→ **Work instructions**: Format the lines from the one containing "お盆休みのご案内について。" through the one containing "15.10.12 12:12", both included, as a Markdown table with the columns Row and Text. Put a row number in Row and the line in Text, and leave out blank lines.

→ **Records to process**:
= Beginning of Section =

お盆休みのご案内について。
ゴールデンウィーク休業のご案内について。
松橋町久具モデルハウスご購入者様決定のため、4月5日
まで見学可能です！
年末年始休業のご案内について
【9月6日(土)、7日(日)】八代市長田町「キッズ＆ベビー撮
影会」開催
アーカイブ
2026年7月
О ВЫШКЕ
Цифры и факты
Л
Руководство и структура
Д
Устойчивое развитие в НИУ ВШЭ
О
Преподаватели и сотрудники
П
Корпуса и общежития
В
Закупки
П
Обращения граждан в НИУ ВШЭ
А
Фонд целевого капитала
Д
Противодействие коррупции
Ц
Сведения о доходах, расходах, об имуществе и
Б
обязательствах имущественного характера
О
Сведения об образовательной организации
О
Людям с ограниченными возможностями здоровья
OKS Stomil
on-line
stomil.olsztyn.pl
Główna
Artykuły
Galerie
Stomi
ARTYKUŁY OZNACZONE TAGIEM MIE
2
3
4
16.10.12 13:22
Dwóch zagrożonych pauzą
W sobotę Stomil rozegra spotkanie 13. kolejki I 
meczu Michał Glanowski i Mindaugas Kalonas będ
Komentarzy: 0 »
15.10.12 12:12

= End of Section =
= Beginning of Section =

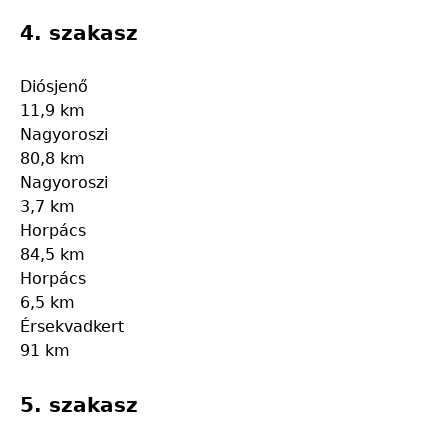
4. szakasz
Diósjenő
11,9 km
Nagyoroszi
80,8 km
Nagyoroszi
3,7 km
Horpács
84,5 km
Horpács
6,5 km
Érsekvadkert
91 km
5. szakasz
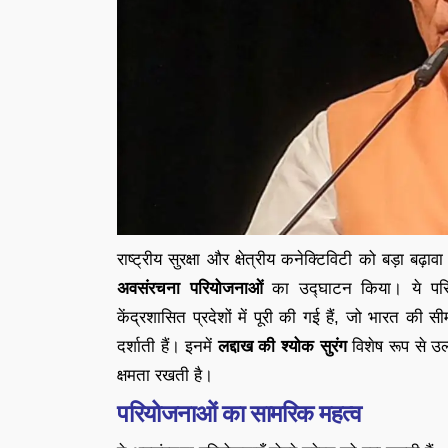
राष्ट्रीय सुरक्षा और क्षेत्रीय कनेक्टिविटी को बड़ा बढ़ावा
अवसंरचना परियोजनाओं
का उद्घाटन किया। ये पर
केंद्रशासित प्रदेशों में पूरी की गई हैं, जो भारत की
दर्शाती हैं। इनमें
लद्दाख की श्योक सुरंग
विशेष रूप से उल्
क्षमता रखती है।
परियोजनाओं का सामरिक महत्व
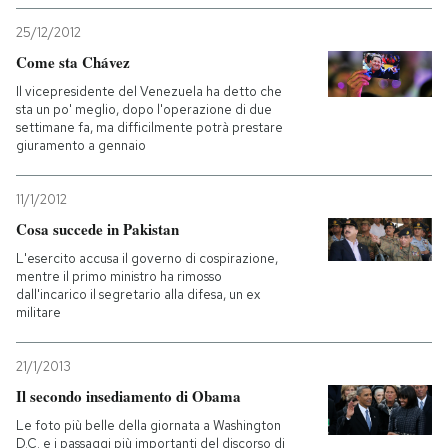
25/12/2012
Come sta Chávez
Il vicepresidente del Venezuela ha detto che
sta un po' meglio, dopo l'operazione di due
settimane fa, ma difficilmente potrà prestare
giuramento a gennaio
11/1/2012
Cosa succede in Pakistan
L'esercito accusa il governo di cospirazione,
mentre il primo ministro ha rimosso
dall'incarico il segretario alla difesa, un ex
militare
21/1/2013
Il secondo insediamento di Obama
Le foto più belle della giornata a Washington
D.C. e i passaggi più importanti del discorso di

= End of Section =

→ **Output for this exercise**:
| Row | Text |
|---|---|
| 1 | お盆休みのご案内について。 |
| 2 | ゴールデンウィーク休業のご案内について。 |
| 3 | 松橋町久具モデルハウスご購入者様決定のため、4月5日 |
| 4 | まで見学可能です！ |
| 5 | 年末年始休業のご案内について |
| 6 | 【9月6日(土)、7日(日)】八代市長田町「キッズ＆ベビー撮 |
| 7 | 影会」開催 |
| 8 | アーカイブ |
| 9 | 2026年7月 |
| 10 | О ВЫШКЕ |
| 11 | Цифры и факты |
| 12 | Л |
| 13 | Руководство и структура |
| 14 | Д |
| 15 | Устойчивое развитие в НИУ ВШЭ |
| 16 | О |
| 17 | Преподаватели и сотрудники |
| 18 | П |
| 19 | Корпуса и общежития |
| 20 | В |
| 21 | Закупки |
| 22 | П |
| 23 | Обращения граждан в НИУ ВШЭ |
| 24 | А |
| 25 | Фонд целевого капитала |
| 26 | Д |
| 27 | Противодействие коррупции |
| 28 | Ц |
| 29 | Сведения о доходах, расходах, об имуществе и |
| 30 | Б |
| 31 | обязательствах имущественного характера |
| 32 | О |
| 33 | Сведения об образовательной организации |
| 34 | О |
| 35 | Людям с ограниченными возможностями здоровья |
| 36 | OKS Stomil |
| 37 | on-line |
| 38 | stomil.olsztyn.pl |
| 39 | Główna |
| 40 | Artykuły |
| 41 | Galerie |
| 42 | Stomi |
| 43 | ARTYKUŁY OZNACZONE TAGIEM MIE |
| 44 | 2 |
| 45 | 3 |
| 46 | 4 |
| 47 | 16.10.12 13:22 |
| 48 | Dwóch zagrożonych pauzą |
| 49 | W sobotę Stomil rozegra spotkanie 13. kolejki I  |
| 50 | meczu Michał Glanowski i Mindaugas Kalonas będ |
| 51 | Komentarzy: 0 » |
| 52 | 15.10.12 12:12 |